Het verhaal van Neelis
Als ik deze vrijdag eens overdenk terwijl ik in de metro zit,
komt er één vraag naar boven drijven. Wat is homoseksualiteit
nou helemaal?
Het is haast een schok als ik besef wat de
essentie van de vraag is: wat is het nou helemaal? Dat een
jongen op jongens valt. Dat is alles. Waarom is dat dan geen
geaccepteerd gegeven, zoals dat wel het geval is bij jongens
en meisjes die op elkaar vallen. Ben ik soms anders door mijn
geaardheid? Ik weet wel zeker van niet. Ik eet net als
iedereen aardappels en groente, ik kijk ook tv, ik reis ook
met het openbaar vervoer, ik ga ook gewoon naar school, net
als iedereen.
En dan komen we al bij de school uit.
Sommige klasgenoten, hoewel iedereen er vrij normaal over
doet, komen met de gekste vragen, dingen die ik ook niet weet,
en ook helemaal niet hoéf te weten. Maar kennelijk vinden ze
juist die dingen interessant.
En die vragen dwingen me
dan weer om terug te keren op de eerder gestelde vraag. En dan
ontdek ik dat anderen me toch, op een bepaalde manier, anders
zijn gaan bekijken. Niet dat ik er niet meer bij hoor of
gepest word, maar gewoon dat ik “zo” ben.
De jongens in
de klas, die elkaar als geintje voor “homo” uitschelden houden
opeens hun mond dicht als ze beseffen dat ik in de buurt ben.
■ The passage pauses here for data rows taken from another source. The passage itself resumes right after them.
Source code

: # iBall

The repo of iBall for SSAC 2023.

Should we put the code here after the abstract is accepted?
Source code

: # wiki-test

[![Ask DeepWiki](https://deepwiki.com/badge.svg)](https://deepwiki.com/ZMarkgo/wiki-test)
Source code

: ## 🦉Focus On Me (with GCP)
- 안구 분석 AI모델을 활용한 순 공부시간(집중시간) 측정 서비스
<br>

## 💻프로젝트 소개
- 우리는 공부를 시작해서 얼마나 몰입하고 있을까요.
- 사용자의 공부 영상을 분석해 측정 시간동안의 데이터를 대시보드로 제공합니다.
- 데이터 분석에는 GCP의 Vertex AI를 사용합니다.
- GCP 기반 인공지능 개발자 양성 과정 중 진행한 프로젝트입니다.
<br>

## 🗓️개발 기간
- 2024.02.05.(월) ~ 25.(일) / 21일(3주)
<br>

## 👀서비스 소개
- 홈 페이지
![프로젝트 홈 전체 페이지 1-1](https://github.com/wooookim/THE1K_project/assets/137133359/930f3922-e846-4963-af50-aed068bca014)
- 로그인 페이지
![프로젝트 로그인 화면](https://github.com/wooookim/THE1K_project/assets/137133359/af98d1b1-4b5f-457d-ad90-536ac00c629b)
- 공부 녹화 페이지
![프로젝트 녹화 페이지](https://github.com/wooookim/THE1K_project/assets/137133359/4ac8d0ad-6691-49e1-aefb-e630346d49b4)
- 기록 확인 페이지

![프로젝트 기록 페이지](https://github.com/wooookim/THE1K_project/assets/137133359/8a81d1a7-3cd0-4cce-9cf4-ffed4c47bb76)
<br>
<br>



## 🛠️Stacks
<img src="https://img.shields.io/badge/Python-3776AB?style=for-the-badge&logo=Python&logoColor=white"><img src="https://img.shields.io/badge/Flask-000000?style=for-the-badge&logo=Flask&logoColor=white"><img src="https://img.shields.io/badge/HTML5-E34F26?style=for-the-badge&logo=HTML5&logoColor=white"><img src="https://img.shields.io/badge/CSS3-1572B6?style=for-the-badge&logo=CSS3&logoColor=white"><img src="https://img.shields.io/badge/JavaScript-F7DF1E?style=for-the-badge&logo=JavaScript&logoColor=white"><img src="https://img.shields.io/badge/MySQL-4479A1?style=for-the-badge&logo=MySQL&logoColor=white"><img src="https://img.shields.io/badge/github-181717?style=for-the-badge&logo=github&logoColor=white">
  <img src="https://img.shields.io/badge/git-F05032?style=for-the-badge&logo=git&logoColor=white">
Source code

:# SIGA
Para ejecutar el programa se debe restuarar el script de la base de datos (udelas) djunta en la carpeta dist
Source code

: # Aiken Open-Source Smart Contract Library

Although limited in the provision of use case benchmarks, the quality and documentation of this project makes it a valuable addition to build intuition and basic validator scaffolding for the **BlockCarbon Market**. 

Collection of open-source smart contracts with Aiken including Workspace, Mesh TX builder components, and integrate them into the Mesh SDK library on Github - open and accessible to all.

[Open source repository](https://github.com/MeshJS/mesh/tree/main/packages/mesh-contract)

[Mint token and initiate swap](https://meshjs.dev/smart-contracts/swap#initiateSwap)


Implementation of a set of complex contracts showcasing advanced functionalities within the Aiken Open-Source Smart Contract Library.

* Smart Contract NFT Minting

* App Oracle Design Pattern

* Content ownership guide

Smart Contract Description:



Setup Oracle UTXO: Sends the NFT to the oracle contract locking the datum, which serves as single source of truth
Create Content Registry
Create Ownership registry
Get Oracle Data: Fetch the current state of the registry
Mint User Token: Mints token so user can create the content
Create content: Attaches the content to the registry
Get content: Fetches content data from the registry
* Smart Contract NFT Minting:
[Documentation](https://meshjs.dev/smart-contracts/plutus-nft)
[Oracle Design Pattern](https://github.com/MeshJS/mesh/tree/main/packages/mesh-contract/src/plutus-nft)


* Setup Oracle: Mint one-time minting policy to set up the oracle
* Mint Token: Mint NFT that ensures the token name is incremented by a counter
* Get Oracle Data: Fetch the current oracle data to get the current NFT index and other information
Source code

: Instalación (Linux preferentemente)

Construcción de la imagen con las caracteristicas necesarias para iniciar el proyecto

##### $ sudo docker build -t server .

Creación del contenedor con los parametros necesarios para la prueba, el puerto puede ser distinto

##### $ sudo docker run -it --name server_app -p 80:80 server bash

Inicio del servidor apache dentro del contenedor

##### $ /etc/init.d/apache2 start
“Oeps, dat is er echt een, kop dicht!” Zelf lach ik er alleen
maar om, vooral omdat ze opeens rekening met mij houden. Met
mij! Eén van de minst opvallende uit de klas is opeens het
middelpunt, zo af en toe. Meestal als er weer iemand het lef
heeft me eindelijk eens te vragen of “het” waar is. Yep, dat
is het.
De meeste vinden het alleen maar knap en goed en
dapper dat ik er zo voor uitkom. Anderen weten fijntjes op te
merken dat ze het nooit aan me gemerkt hebben. Zie je wel? We
zijn weer bij het begin. Wat is het nou helemaal? Het staat
niet op mijn voorhoofd, mijn jas, tas en shirt zijn niet vol
gekalkt met het woord “gay”, ik loop er niet bij alsof ik net
van de damesafdeling van de H&M kom, ik loop niet te
gillen en te giechelen, kortom, ik ben absoluut geen fulltime
homo.
Niet dat het me niet bezighoud, maar ik straal het
niet uit, en dat hoeft ook helemaal niet. Ik hoef me ook niet
ineens anders te gaan gedragen, omdat ik gewoon mezelf ben. Ik
doe gewoon zoals ik altijd gedaan heb, alleen kan ik nu wat
openlijker zijn over mijn voorkeur, en dat is dan ook alles
wat er veranderd is.
Maar vooral de tientallen
benamingen die er voor homo’s zijn vind ik belachelijk, en
eigenlijk heb ik een gruwelijke hekel aan woorden als
homofiel, homoseksueel, flikker, mietje, poot etc. Verzin er
zelf nog maar eens een paar bij.
Maar zelfs gewoon homo
vind ik belachelijk klinken, alsof ik een aparte diersoort ben
die zeldzaam is. En ook gay trekt me dan niet zo erg aan,
hoewel de Nederlandse vertaling ook nog “blij” betekent. Dat
is dan wel weer te verteren, al blijft het belachelijk. Ik
hoef ook niet zo nodig trots te zijn op het feit dat ik “zo”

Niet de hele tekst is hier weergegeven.